Dr. Rick Sacra, a family doctor from Massachusetts, is the latest American to become infected with the Ebola virus while working in West Africa for the aid organization Serving In Mission (SIM).
Sacra had been to Liberia with SIM before, and heroically volunteered to go again even after he heard fellow missionaries Nancy Writebol and Dr. Kent Brantley had contracted the virus, SIM President Bruce Johnson said.
According to NBC News, the three have been friends for some time, having worked in the same field and for the same group.
Johnson announced Sacra's name at a news conference in which Writebol made her first public comments about her terrible ordeal.
From Charlotte, North Carolina, Writebol first thanked God, then her family, and health care workers in Liberia and Atlanta for nursing her back to health.
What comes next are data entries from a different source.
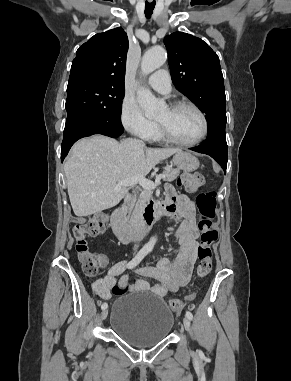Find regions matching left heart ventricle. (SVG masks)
Listing matches in <instances>:
<instances>
[{
	"label": "left heart ventricle",
	"mask_w": 291,
	"mask_h": 381,
	"mask_svg": "<svg viewBox=\"0 0 291 381\" xmlns=\"http://www.w3.org/2000/svg\"><path fill=\"white\" fill-rule=\"evenodd\" d=\"M175 138L181 141H192L202 131L200 116L190 108L171 111L164 109L156 118Z\"/></svg>",
	"instance_id": "b2bd125f"
}]
</instances>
"I'm so grateful that this beautiful woman is still with me," her husband David said. "She is the best part of my life... I love her with all my heart."
Writebol first heard the news of Sacra's infection today and immediately volunteered to go back over to take care of him, but she is not well enough to do so yet.
"They are part of the family," Writebol said, gripping David's hand as she spoke. "To hear the news is very sad, (knowing) the whole cycle of the progression of the disease and how that story might end."
Sacra, 51, is a married physician from Holden, Massachusetts, according to CNN. He was not directly treating Ebola patients in Liberia during this trip, but was delivering babies at a general hospital in Monrovia, Johnson said.
The doctor started to show symptoms of Ebola on Friday evening. Health care workers did an Ebola test on Monday, which confirmed the deadly virus.
According to SIM, Sacra was following all protocols and taking all necessary precautions. It is unclear how he became infected, and the CDC is working diligently to trace the point of contact.
When asked if the organization was going to bring Sacra back to the United States for treatment, Johnson said all options were being explored.
Unfortunaelty, Sacra will not likely receive ZMapp, the experimental drug given to Writebol and Brantley, because there are no more doses available at this time.
About 50 percent of the people who have contracted the virus in the current outbreak have survived. The virus has killed close to 2,000 people in the recent outbreak.
NBC News reached Sacra's brother Doug by phone, and he confirmed the diagnosis.
"My brother is the perfect example of Christian Self Sacrifice," Doug Sacra Said.